Selected passage
────────────────

March 6 roundup

  • A longtime progressive objects to the diversity pledge (applying to personal and professional lives alike) soon to be expected of Ontario lawyers and paralegals as a condition of their licenses [Murray Klippenstein with Bruce Pardy, Quillette]
  • More on Cato’s First Amendment challenge to SEC gag-order settlements [Cato Daily Podcast with Clark Neily, Robert McNamara, and Caleb Brown]
  • “Federal judge sanctions lead lawyer in Roundup trial for opening statement ‘misconduct'” [Debra Cassens Weiss, ABA Journal]
  • Unanimous high court (Sotomayor concurring in judgment) rules Ninth Circuit may not count Judge Stephen Reinhardt’s vote in decisions issued after his decease: “Federal Judges Are Appointed for Life, Not for Eternity” [Eugene Volokh]
  • Copyright law firm has “a pattern of making aggressive and, in many cases, unsupportable demands” for payment [Paul Levy, CL&P]
  • “Genealogists shouldn’t have to become technophobes,” yet to spit in a cup is now to enter oneself and one’s relatives intoto a genetic panopticon for the benefit of law enforcement [Matthew Feeney, Real Clear Policy]

13 Comments

  • Murray Klippenstein’s article on the Ontario bar’s loyalty oath:

    The phrase “free country” is a dog-whistle and an outrageous trigger-word. Putting it in the mouth of another person (quotation) is no excuse. All right-thinking persons should disregard this article and demand that the author be detained for re-education.

  • On the genealogy article: couldn’t an issue be raised about the possible contamination of DNA samples in private companies’ databases? It seems to me that a defense lawyer could challenge the validity of the samples, not necessarily of her client, but of the samples being used for comparison. There is no clear chain of custody.

    • But it only has to be sufficiently reliable to provide adequate cause for a warrant. With that, new samples could be obtained for actual use at trial.

      • Indeed, in many cases it needn’t be sufficiently reliable to support a warrant. Instead the law enforcement agency, having identified the suspect through DNA similarity to siblings or cousins, pockets a coffee cup discarded by the person and obtains the DNA. In those cases, as in many, the problem with the genetic panopticon is not going to be so much inaccuracy as inescapability. Hurrah for its role in catching serial killers, not so much hurrah for the way it provides to match who attended a meeting of dissidents and left their DNA on a bottle or cup while there.

        • My practice when discussing some new tool of state surveillance with a person who’s in favor of it, is just to ask of, e.g., a progressive Democrat: “Would you be OK with (former) New York Mayor Giuliani’s police chief having access to this?”…for a Republican, flip it and ask the same question about, e.g., Hillary Clinton.

────────────────

Work to be completed
In the March 6 roundup, whose vote does the high court rule the Ninth Circuit may not count in decisions issued after his death? The records have no connection to the roundup above.

[Saved data entries]
────────────────

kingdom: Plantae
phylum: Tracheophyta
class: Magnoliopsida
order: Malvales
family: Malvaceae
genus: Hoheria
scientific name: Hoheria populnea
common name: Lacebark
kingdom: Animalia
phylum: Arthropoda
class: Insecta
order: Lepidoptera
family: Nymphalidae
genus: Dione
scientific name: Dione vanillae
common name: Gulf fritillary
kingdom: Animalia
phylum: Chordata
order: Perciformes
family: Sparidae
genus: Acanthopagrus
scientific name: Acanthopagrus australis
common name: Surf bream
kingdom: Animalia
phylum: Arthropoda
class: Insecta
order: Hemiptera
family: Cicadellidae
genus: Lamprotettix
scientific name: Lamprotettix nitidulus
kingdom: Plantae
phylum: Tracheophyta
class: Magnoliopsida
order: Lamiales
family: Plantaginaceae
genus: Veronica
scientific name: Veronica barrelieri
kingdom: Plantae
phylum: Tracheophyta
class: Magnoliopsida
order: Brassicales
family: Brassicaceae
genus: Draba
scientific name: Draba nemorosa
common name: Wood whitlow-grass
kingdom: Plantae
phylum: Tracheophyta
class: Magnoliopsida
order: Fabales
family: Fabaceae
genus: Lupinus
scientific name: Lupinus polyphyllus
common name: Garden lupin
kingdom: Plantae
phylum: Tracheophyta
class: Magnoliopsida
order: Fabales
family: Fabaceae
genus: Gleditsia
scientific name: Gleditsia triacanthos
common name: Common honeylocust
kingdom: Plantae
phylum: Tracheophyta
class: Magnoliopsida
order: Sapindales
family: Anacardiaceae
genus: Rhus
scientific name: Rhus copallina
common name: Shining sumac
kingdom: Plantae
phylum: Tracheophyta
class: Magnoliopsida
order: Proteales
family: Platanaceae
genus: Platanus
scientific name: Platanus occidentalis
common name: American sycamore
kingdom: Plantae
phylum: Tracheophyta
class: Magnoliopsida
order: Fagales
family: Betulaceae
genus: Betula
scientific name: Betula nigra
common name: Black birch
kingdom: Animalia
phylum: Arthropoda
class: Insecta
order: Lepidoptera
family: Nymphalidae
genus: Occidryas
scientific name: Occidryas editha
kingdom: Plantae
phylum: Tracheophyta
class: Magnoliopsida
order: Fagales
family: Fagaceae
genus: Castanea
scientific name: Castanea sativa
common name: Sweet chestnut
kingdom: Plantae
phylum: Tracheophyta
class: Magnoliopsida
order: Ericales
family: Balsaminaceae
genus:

────────────────

Task response
Judge Stephen Reinhardt's.